Prevalence. Encryption is ubiquitous. You can find an implementation for encryption algorithms in just about every platform you look at. Encryption has been around for a long time, has many standards, and has solidified itself as the de facto tool to secure your data. Tokenization has a long way to catch up in this area. We’ve seen tokenization rise in popularity as of late, especially in the payments industry. There are more and more platforms and integrations with different technologies that we’re seeing every day. Soon we may see standards for tokenization in everyday use.
Independence: Encryption scrambles a raw value while tokenization generates a net new value. While both can be stored within a system, encrypted values carry the raw data with them where ever they go whereas tokens reference the encrypted values held elsewhere. By keeping an encrypted value secured in a specialized database and using a token in your systems instead, you essentially decouple the raw data's risk from its utility. This independence is one of the big reasons developers and CISO alike prefer tokens.
When to encrypt vs. when to tokenize
Choosing between encryption and tokenization often comes down to a question of how often the data needs to be accessed.
Encryption is best used when there is a smaller number of systems that need access to the concealed data. In order to make ciphertext meaningful to other systems, decryption keys have to be retrievable by those systems. If you're not already using an established protocol, safely making those keys available to other systems can be difficult. And leaked keys are often culprits in data breach attempts, as Samsung discovered when criminals used keys to leak company source code, or as NordVPN experienced when attackers gained root access to its VPN servers via its encryption keys. Encryption is an excellent option for when trusted actors need access to sensitive data.
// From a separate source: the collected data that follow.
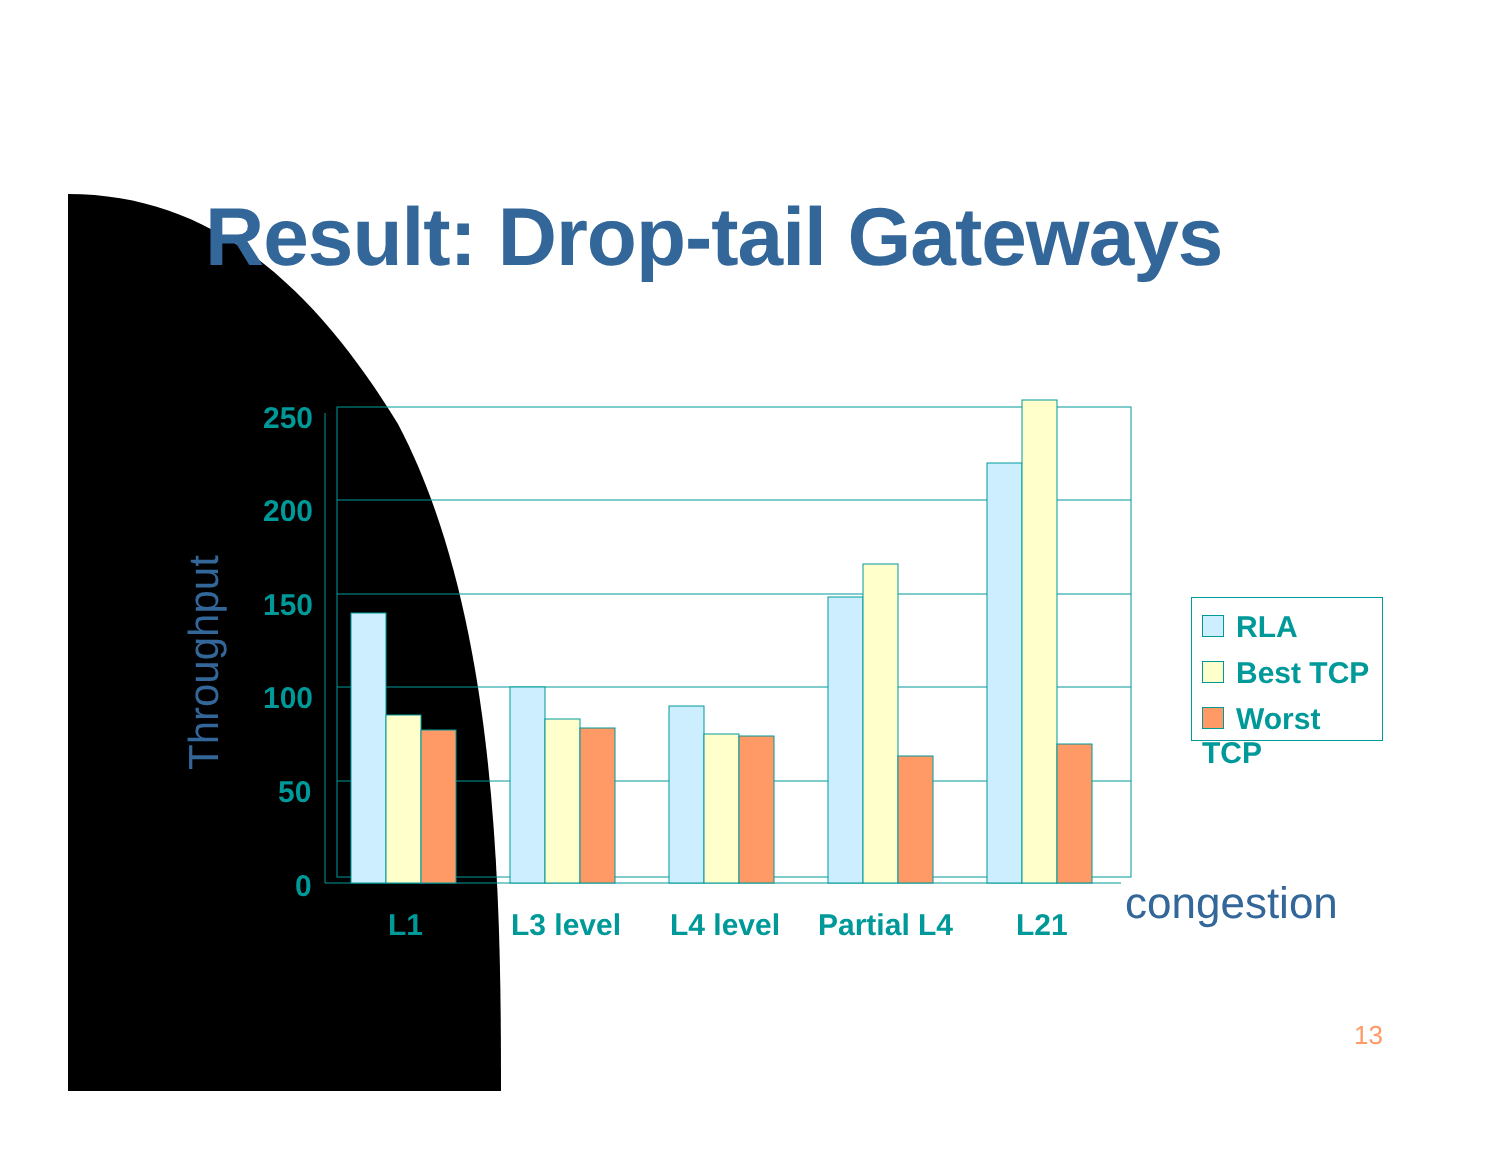Result: Drop-tail Gateways
250
200
150
100
50
0
L1
L3 level
L4 level
Partial L4
L21
Throughput
RLA
Best TCP
Worst TCP
congestion
13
Tokenization, on the other hand, is best when a store of sensitive data is utilized by many actors. These systems can offer forward and reverse proxies, and direct integrations. This makes sending sensitive data seamless and secure. Additionally, tokenization platforms let administrators easily retain control by making it straightforward to revoke or grant access to the underlying data. Tokenization is also ideal when you need to share sensitive data, and for simpler workflows across various systems.
At Basis Theory, we encrypt and tokenize data, as well as offer APIs to administer the back-end processes (like key management and access policies) needed to govern both.
Evolution of tokens
So far we've stayed pretty vanilla about tokens, but the next evolution of tokens goes beyond serving as a simple reference to the raw data. For example, Basis Theory's Tokens allow users to dynamically configure multiple properties with a single token, allowing developers to tailor the permissions, masks, and preserve their format and length. Today's tokens can be searched, fingerprinted, and tagged, and with services, like Proxy, they can be shared with any third-party endpoint.
Tokenization is the process by which tokens are created. A token is a reference to sensitive data that’s stored within a tokenization platform. They are highly flexible, safe to expose, and, with the right tokenization platform, easy to integrate. Encryption, on the other hand, secures your data by using a key to obfuscate your sensitive data into ciphertext, making it a valuable method for storing your data at rest, and when a few trusted actors need access to it.